> [Seçilen bölüm]:
____________________
Taraflar arasında görülen dava sonucunda verilen kararın, temyizen incelenmesi davalı vekili tarafından istenilmekle, temyiz talebinin süresinde olduğu anlaşıldı. Dava dosyası için Tetkik Hakimi tarafından düzenlenen rapor dinlendikten sonra dosya incelendi, gereği konuşulup düşünüldü:
Y A R G I T A Y K A R A R I
Davacı İsteminin Özeti
Davacı vekili, davalı işçinin işyerinde baskı operatörü olarak çalıştığını, işçinin işin ifası sırasında sırada makinenin başında durması gerekirken, durmaması sebebiyle makine kafalarının kumaşa sürtmesine ve makinenin arızalanmasına sebebiyet verdiğini, makinenin kullanılamaz hale gelen parçasının yenisi ile değiştirildiğini, değiştirilen parçanın bedelinin 21.645,00 TL olduğunu, davalının kusurlu davranışı ile zarara sebebiyet verdiğini ileri sürerek 21.645,00 TL’nin davalı işçiden tahsiline karar verilmesini talep etmiştir.
____________________
> [Görev malzemesi]:

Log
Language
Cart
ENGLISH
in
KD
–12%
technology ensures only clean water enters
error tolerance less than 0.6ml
____________________
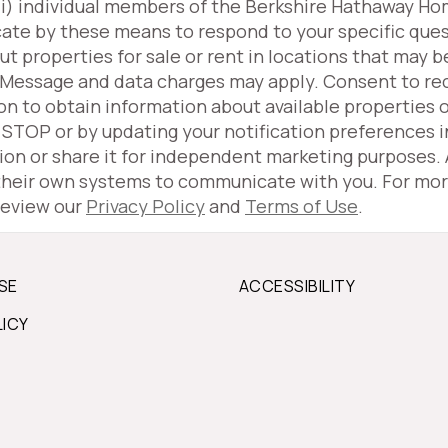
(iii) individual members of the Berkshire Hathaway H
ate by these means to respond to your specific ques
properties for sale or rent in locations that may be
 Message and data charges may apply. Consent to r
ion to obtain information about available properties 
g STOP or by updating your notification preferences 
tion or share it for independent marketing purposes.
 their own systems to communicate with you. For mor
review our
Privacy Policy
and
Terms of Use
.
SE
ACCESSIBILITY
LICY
____________________
> [Çalışma talimatı 1]:
Kayıtlarda "(iii) individual members" ifadesini içeren satırla başlayıp "g STOP or by" ifadesini içeren satırla biten bölümü, iki uç satır da dahil, hiçbir değişiklik yapmadan yeniden yazın.
> [Çalışma talimatı 2]:
İşçinin makineyi arızalandırdığı iddiasıyla açılan tazminat davasına dair Yargıtay kararını, son cümlesinin ardından gelecek biçimde devam ettirin.

> [Cevap 1]:
(iii) individual members of the Berkshire Hathaway H
ate by these means to respond to your specific ques
properties for sale or rent in locations that may be
 Message and data charges may apply. Consent to r
ion to obtain information about available properties 
g STOP or by updating your notification preferences 

> [Cevap 2]:
Davalı Cevabının Özeti:
Davalı vekili, davalı işçi tarafından işçilik alacaklarının tahsiline ilişkin olarak dava açılması üzerine, eldeki davanın bir tehdit olarak açıldığını, arızanın davalı işçinin dikkatsizliğinden değil, işveren tarafından makinenin yeterli bakımının yapılmamasından kaynaklandığını, daha önceki tarihlerde de makinenin benzer arızalarının olduğunu, buna rağmen işverenin gerekli tedbirleri almadığını savunarak davanın reddine karar verilmesini talep etmiştir.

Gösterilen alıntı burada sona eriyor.